Noi abbiamo elaborato un modello di assistenza territoriale che ci sembra logico e logicamente efficiente, riassumibile nel «paradigma delle 5R». La faccio breve. Urge: una Regia nazionale unitaria per l’assistenza primaria, attraverso cui lo Stato assuma il ruolo di programmatore e controllore; che si stabiliscano Regole certe ed omogenee su scala nazionale per i processi di autorizzazione e accreditamento, in modo da superare definitivamente il sistema delle gare d’appalto; che si distinguano e si definiscano i Ruoli, innanzitutto tra la parte pubblica e gli erogatori privati e poi tra le diverse tipologie di operatori, che siano soggetti pubblici, privati o del privato sociale, tra cui certamente la cooperazione; che si implementino Reti di assistenza integrate e multiprofessionali, costituendo un modello reticolare i cui snodi siano presidiati da medici di medicina generale, specialisti, farmacisti, infermieri, tecnici della riabilitazione, operatori sociosanitari; che si assicuri Rigore nella misurazione dei risultati di salute nell’ambito delle prestazioni erogate.
La sanità in Italia è organizzata a livello regionale. In Italia ci sono modelli di sanità territoriale da prendere ad esempio?
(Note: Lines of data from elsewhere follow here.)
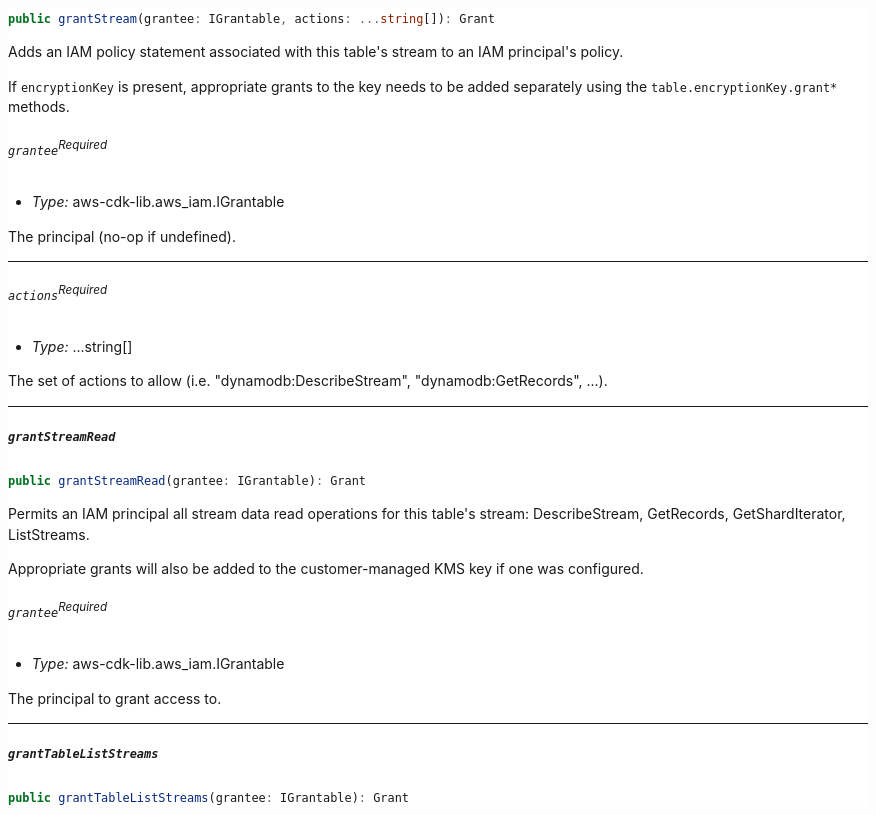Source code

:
 ```typescript
public grantStream(grantee: IGrantable, actions: ...string[]): Grant
```

Adds an IAM policy statement associated with this table's stream to an IAM principal's policy.

If `encryptionKey` is present, appropriate grants to the key needs to be added
separately using the `table.encryptionKey.grant*` methods.

###### `grantee`<sup>Required</sup> <a name="grantee" id="@cdklabs/genai-idp.ConcurrencyTable.grantStream.parameter.grantee"></a>

- *Type:* aws-cdk-lib.aws_iam.IGrantable

The principal (no-op if undefined).

---

###### `actions`<sup>Required</sup> <a name="actions" id="@cdklabs/genai-idp.ConcurrencyTable.grantStream.parameter.actions"></a>

- *Type:* ...string[]

The set of actions to allow (i.e. "dynamodb:DescribeStream", "dynamodb:GetRecords", ...).

---

##### `grantStreamRead` <a name="grantStreamRead" id="@cdklabs/genai-idp.ConcurrencyTable.grantStreamRead"></a>

```typescript
public grantStreamRead(grantee: IGrantable): Grant
```

Permits an IAM principal all stream data read operations for this table's stream: DescribeStream, GetRecords, GetShardIterator, ListStreams.

Appropriate grants will also be added to the customer-managed KMS key
if one was configured.

###### `grantee`<sup>Required</sup> <a name="grantee" id="@cdklabs/genai-idp.ConcurrencyTable.grantStreamRead.parameter.grantee"></a>

- *Type:* aws-cdk-lib.aws_iam.IGrantable

The principal to grant access to.

---

##### `grantTableListStreams` <a name="grantTableListStreams" id="@cdklabs/genai-idp.ConcurrencyTable.grantTableListStreams"></a>

```typescript
public grantTableListStreams(grantee: IGrantable): Grant
```
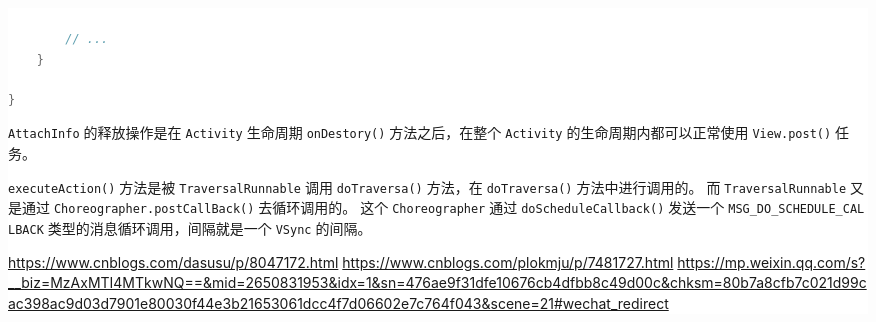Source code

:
 ```java

        // ...
    }

}
```

`AttachInfo` 的释放操作是在 `Activity` 生命周期 `onDestory()` 方法之后，在整个 `Activity` 的生命周期内都可以正常使用 `View.post()` 任务。











`executeAction()` 方法是被 `TraversalRunnable` 调用 `doTraversa()` 方法，在 `doTraversa()` 方法中进行调用的。
而 `TraversalRunnable` 又是通过 `Choreographer.postCallBack()` 去循环调用的。
这个 `Choreographer` 通过 `doScheduleCallback()` 发送一个 `MSG_DO_SCHEDULE_CALLBACK` 类型的消息循环调用，间隔就是一个 `VSync` 的间隔。


https://www.cnblogs.com/dasusu/p/8047172.html
https://www.cnblogs.com/plokmju/p/7481727.html
https://mp.weixin.qq.com/s?__biz=MzAxMTI4MTkwNQ==&mid=2650831953&idx=1&sn=476ae9f31dfe10676cb4dfbb8c49d00c&chksm=80b7a8cfb7c021d99cac398ac9d03d7901e80030f44e3b21653061dcc4f7d06602e7c764f043&scene=21#wechat_redirect




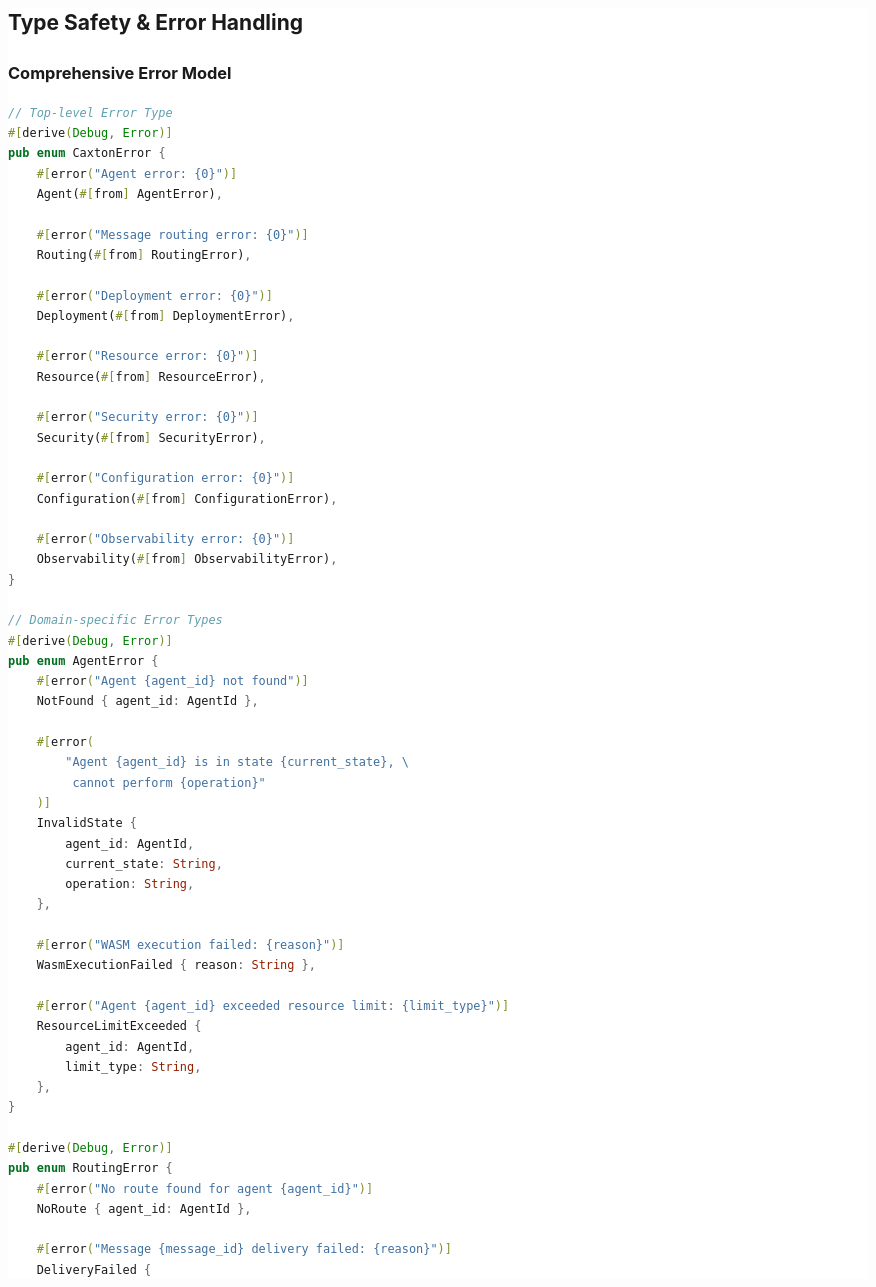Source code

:## Type Safety & Error Handling

### Comprehensive Error Model

```rust
// Top-level Error Type
#[derive(Debug, Error)]
pub enum CaxtonError {
    #[error("Agent error: {0}")]
    Agent(#[from] AgentError),

    #[error("Message routing error: {0}")]
    Routing(#[from] RoutingError),

    #[error("Deployment error: {0}")]
    Deployment(#[from] DeploymentError),

    #[error("Resource error: {0}")]
    Resource(#[from] ResourceError),

    #[error("Security error: {0}")]
    Security(#[from] SecurityError),

    #[error("Configuration error: {0}")]
    Configuration(#[from] ConfigurationError),

    #[error("Observability error: {0}")]
    Observability(#[from] ObservabilityError),
}

// Domain-specific Error Types
#[derive(Debug, Error)]
pub enum AgentError {
    #[error("Agent {agent_id} not found")]
    NotFound { agent_id: AgentId },

    #[error(
        "Agent {agent_id} is in state {current_state}, \
         cannot perform {operation}"
    )]
    InvalidState {
        agent_id: AgentId,
        current_state: String,
        operation: String,
    },

    #[error("WASM execution failed: {reason}")]
    WasmExecutionFailed { reason: String },

    #[error("Agent {agent_id} exceeded resource limit: {limit_type}")]
    ResourceLimitExceeded {
        agent_id: AgentId,
        limit_type: String,
    },
}

#[derive(Debug, Error)]
pub enum RoutingError {
    #[error("No route found for agent {agent_id}")]
    NoRoute { agent_id: AgentId },

    #[error("Message {message_id} delivery failed: {reason}")]
    DeliveryFailed {
```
Quali e perché?
In Italia, proprio a causa di un sistema tanto disallineato, contempliamo contemporaneamente modelli regionali di gestione affatto dissimili: ospedalieri, territoriali e misti, condizione raggiunta soltanto in corso d’opera per recuperare sul terreno dell’emergenza. Le Regioni che hanno da subito mostrato la corda sono proprio quelle che applicavano il primo, troppo deficitario proprio nell’impalcatura. Io non sono convinto, tuttavia, che ci siano state governance per così dire federali del tutto virtuose, forse fatta eccezione per il Veneto che ha retto meglio di altri territori all’impatto della pandemia in virtù di un modello territoriale collaudato. Continuo a pensare che l’optimum sia ancora di là dall’essere raggiunto e che per guadagnarlo occorra ragionare su scala unitaria. In questo senso ho salutato con favore l’istituzione della «Commissione per la riforma dell’assistenza sanitaria e sociosanitaria della popolazione anziana», recentemente istituita dal Ministro della Salute Roberto Speranza e affidata alla presidenza di Monsignor Vincenzo Paglia. Perché, forse per la prima volta da anni, offre il segnale inequivocabile di una volontà politica centrale di sbrogliare la grande matassa della cronicità.
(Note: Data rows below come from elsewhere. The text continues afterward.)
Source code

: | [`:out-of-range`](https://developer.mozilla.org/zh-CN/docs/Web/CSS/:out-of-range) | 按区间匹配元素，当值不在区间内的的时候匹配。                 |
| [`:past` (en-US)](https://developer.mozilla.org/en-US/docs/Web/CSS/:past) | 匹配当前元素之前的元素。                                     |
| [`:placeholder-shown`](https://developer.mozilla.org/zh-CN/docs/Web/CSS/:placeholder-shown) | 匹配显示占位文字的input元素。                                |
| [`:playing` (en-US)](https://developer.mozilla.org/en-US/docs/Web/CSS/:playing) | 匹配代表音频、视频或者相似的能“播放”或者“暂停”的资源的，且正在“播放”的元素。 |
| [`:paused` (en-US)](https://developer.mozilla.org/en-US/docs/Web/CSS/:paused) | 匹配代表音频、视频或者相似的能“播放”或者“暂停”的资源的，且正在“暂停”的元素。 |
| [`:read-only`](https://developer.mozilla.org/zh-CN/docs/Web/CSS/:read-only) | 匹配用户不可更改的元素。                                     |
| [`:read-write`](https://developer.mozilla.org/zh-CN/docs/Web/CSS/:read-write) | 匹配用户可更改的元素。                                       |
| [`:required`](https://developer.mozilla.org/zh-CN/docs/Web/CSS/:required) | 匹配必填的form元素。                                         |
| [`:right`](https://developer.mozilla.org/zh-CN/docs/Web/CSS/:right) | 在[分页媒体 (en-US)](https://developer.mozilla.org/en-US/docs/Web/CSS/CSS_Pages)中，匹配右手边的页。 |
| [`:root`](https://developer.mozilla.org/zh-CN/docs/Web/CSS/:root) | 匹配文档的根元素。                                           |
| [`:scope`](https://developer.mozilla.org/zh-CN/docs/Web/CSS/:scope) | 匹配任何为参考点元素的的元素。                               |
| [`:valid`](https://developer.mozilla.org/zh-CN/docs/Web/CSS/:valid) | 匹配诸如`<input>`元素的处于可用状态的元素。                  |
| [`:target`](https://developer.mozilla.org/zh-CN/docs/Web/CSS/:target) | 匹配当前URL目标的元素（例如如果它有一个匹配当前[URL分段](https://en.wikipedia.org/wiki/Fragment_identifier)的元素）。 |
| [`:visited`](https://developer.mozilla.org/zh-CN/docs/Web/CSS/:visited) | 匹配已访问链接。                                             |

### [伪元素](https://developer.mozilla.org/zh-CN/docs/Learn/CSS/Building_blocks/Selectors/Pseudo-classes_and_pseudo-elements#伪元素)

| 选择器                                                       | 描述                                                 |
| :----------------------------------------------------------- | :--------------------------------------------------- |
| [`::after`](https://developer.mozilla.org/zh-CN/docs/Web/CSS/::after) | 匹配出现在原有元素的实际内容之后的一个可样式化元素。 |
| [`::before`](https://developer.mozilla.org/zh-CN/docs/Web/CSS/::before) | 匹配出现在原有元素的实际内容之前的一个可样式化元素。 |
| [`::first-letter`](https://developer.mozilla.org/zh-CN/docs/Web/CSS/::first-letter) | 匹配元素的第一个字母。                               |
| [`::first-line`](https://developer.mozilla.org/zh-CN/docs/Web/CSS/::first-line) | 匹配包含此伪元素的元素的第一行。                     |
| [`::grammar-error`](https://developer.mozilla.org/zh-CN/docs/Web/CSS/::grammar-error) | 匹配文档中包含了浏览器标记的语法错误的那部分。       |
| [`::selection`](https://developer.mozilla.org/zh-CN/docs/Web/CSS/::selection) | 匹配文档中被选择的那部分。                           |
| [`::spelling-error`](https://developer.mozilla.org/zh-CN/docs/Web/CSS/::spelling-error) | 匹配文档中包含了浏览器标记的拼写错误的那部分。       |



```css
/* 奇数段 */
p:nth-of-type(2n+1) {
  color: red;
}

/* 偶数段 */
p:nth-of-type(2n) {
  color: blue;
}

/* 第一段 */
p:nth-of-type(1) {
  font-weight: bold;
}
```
Quali sono le peculiarità dei sistemi mutualistici in sanità e quali risposte innovative stanno mettendo in campo nei territori?
In questo periodo il Terzo Settore ha offerto, come molte altre volte nel corso della sua vicenda nazionale, una miriade di esempi virtuosi, confermando la volontà dei padri costituenti che vollero sancire il ruolo della cooperazione nell’articolo 45 della Carta. Ogni episodio o esperienza raccolti dalle cronache o magari anche ignorati raccontano di un formidabile carico valoriale e di un altrettanto forte spirito di servizio alla comunità italiana, sempre in posizione sussidiaria. Penso alla prima fase dell’esperienza dei Covid Hotel, sorta proprio nell’alveo della cooperazione, penso alla somministrazione dei tamponi a domicilio nelle zone rosse del Lazio, penso anche al nostro piccolo grande esercito di soci lavoratori che non si sono risparmiati per consegnare nelle abitazioni di anziani soli o debilitati derrate alimentari e farmaci. Non coltivo il mito dell’eroismo, ma questa ordinaria straordinarietà mi riconcilia con la brutta epoca che stiamo scontando.